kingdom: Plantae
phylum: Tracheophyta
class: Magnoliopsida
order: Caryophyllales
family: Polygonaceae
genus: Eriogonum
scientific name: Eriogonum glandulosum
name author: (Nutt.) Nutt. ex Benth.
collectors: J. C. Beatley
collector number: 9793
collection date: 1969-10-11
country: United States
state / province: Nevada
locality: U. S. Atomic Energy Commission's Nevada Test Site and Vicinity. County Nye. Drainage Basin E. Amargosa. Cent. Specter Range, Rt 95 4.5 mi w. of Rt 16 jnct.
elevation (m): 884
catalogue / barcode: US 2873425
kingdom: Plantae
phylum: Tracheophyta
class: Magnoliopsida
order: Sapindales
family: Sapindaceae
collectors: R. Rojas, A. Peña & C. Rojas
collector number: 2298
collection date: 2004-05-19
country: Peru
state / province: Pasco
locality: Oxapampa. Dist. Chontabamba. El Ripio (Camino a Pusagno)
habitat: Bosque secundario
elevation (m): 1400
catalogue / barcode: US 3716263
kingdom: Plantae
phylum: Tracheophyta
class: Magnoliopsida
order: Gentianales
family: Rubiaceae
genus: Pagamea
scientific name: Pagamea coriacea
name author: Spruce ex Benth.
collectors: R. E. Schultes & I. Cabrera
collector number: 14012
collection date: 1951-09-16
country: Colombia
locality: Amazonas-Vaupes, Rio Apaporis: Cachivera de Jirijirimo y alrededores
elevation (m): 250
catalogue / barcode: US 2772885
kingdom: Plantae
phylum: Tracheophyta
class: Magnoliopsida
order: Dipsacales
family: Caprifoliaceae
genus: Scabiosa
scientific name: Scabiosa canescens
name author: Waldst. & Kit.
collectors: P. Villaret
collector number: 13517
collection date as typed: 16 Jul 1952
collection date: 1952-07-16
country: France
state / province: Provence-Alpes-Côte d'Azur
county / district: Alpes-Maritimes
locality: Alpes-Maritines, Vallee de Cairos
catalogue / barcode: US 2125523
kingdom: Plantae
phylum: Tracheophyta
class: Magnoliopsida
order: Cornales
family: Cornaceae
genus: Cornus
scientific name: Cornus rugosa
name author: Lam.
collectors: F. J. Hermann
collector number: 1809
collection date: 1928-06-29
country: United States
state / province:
********
• REQUIREMENT: Convert the material from the line containing "family: Sapindaceae" through its final line into a JSON list of strings, one string per line, with blank lines omitted.

• EXERCISE ANSWER:
[
  "family: Sapindaceae",
  "collectors: R. Rojas, A. Peña & C. Rojas",
  "collector number: 2298",
  "collection date: 2004-05-19",
  "country: Peru",
  "state / province: Pasco",
  "locality: Oxapampa. Dist. Chontabamba. El Ripio (Camino a Pusagno)",
  "habitat: Bosque secundario",
  "elevation (m): 1400",
  "catalogue / barcode: US 3716263",
  "kingdom: Plantae",
  "phylum: Tracheophyta",
  "class: Magnoliopsida",
  "order: Gentianales",
  "family: Rubiaceae",
  "genus: Pagamea",
  "scientific name: Pagamea coriacea",
  "name author: Spruce ex Benth.",
  "collectors: R. E. Schultes & I. Cabrera",
  "collector number: 14012",
  "collection date: 1951-09-16",
  "country: Colombia",
  "locality: Amazonas-Vaupes, Rio Apaporis: Cachivera de Jirijirimo y alrededores",
  "elevation (m): 250",
  "catalogue / barcode: US 2772885",
  "kingdom: Plantae",
  "phylum: Tracheophyta",
  "class: Magnoliopsida",
  "order: Dipsacales",
  "family: Caprifoliaceae",
  "genus: Scabiosa",
  "scientific name: Scabiosa canescens",
  "name author: Waldst. & Kit.",
  "collectors: P. Villaret",
  "collector number: 13517",
  "collection date as typed: 16 Jul 1952",
  "collection date: 1952-07-16",
  "country: France",
  "state / province: Provence-Alpes-Côte d'Azur",
  "county / district: Alpes-Maritimes",
  "locality: Alpes-Maritines, Vallee de Cairos",
  "catalogue / barcode: US 2125523",
  "kingdom: Plantae",
  "phylum: Tracheophyta",
  "class: Magnoliopsida",
  "order: Cornales",
  "family: Cornaceae",
  "genus: Cornus",
  "scientific name: Cornus rugosa",
  "name author: Lam.",
  "collectors: F. J. Hermann",
  "collector number: 1809",
  "collection date: 1928-06-29",
  "country: United States",
  "state / province:"
]